L’ultimo lavoro di Marco Bellocchio è un intreccio tra un regista in crisi che deve girare I promessi sposi, un’avventura esistenziale-amorosa in una Sicilia sospesa tra folclore e mistero, e una riflessione sul cinema, l’arte e il suo futuro. Che questi elementi si combinino fino a dare un responso unitario alla narrazione non è facile sostenerlo, dato l’approccio psicanalitico del regista che tende a sezionare, indagare, tracciare i confini tra passato e futuro con salti narrativi, analizzare i sentimenti sempre sul filo del rasoio, privilegiare l’onirico e il surreale.
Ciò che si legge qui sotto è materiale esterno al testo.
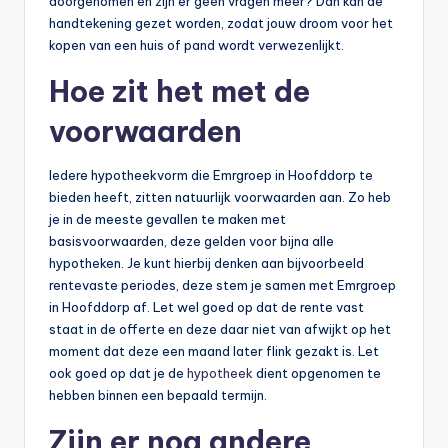
doorgenomen en zijn er geen vragen meer? Dan kan de
handtekening gezet worden, zodat jouw droom voor het
kopen van een huis of pand wordt verwezenlijkt.
Hoe zit het met de
voorwaarden
Iedere hypotheekvorm die Emrgroep in Hoofddorp te
bieden heeft, zitten natuurlijk voorwaarden aan. Zo heb
je in de meeste gevallen te maken met
basisvoorwaarden, deze gelden voor bijna alle
hypotheken. Je kunt hierbij denken aan bijvoorbeeld
rentevaste periodes, deze stem je samen met Emrgroep
in Hoofddorp af. Let wel goed op dat de rente vast
staat in de offerte en deze daar niet van afwijkt op het
moment dat deze een maand later flink gezakt is. Let
ook goed op dat je de
hypotheek
dient opgenomen te
hebben binnen een bepaald termijn.
Zijn er nog andere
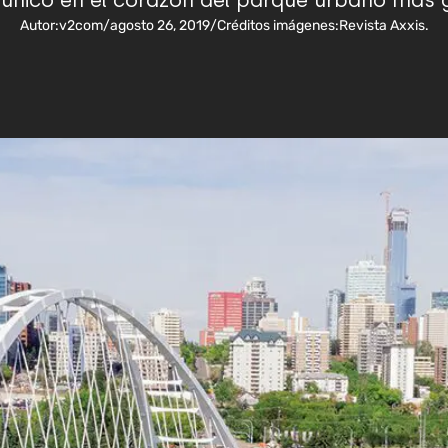
n único en el corazón del parque urbano más 
Autor:
v2com
/
agosto 26, 2019
/
Créditos imágenes:
Revista Axxis.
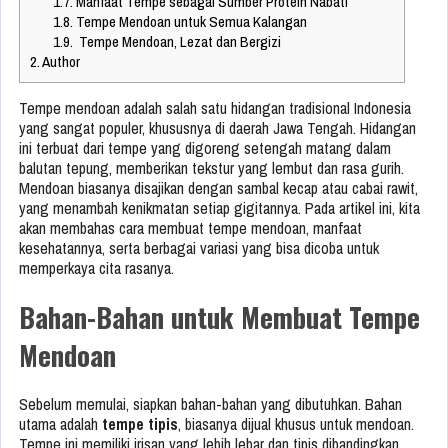
1.7.
Manfaat Tempe sebagai Sumber Protein Nabati
1.8.
Tempe Mendoan untuk Semua Kalangan
1.9.
Tempe Mendoan, Lezat dan Bergizi
2.
Author
Tempe mendoan adalah salah satu hidangan tradisional Indonesia
yang sangat populer, khususnya di daerah Jawa Tengah. Hidangan
ini terbuat dari tempe yang digoreng setengah matang dalam
balutan tepung, memberikan tekstur yang lembut dan rasa gurih.
Mendoan biasanya disajikan dengan sambal kecap atau cabai rawit,
yang menambah kenikmatan setiap gigitannya. Pada artikel ini, kita
akan membahas cara membuat tempe mendoan, manfaat
kesehatannya, serta berbagai variasi yang bisa dicoba untuk
memperkaya cita rasanya.
Bahan-Bahan untuk Membuat Tempe
Mendoan
Sebelum memulai, siapkan bahan-bahan yang dibutuhkan. Bahan
utama adalah
tempe tipis
, biasanya dijual khusus untuk mendoan.
Tempe ini memiliki irisan yang lebih lebar dan tipis dibandingkan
Ne esce una lettura amara sulla gente di cinema – il regista che si finge morto per ottenere il David di Donatello – ma soprattutto un’atmosfera tra il magico e il funereo che fa di Cefalù – fotografata splendidamente – un luogo simbolico di vita, di conflitti e di morte e di una possibile liberazione. Restano i consueti nodi irrisolti del regista verso la religione, un cattolicesimo su cui ironizza amaro, verso i rapporti familiari di violenza trattenuta e l’aspirazione a liberarsi dal pensiero ricorrente della morte. Film di qualità stilistica, con attori di livello come gli stralunati, intensi Sergio Castellitto e Donatella Finocchiaro, risulta però troppo pensato per sciogliersi in una narrazione coinvolgente, libera da un rarefatto manierismo. Regia Marco Bellocchio: con Sergio Castellitto, Donatella Finocchiaro, Sami Frey.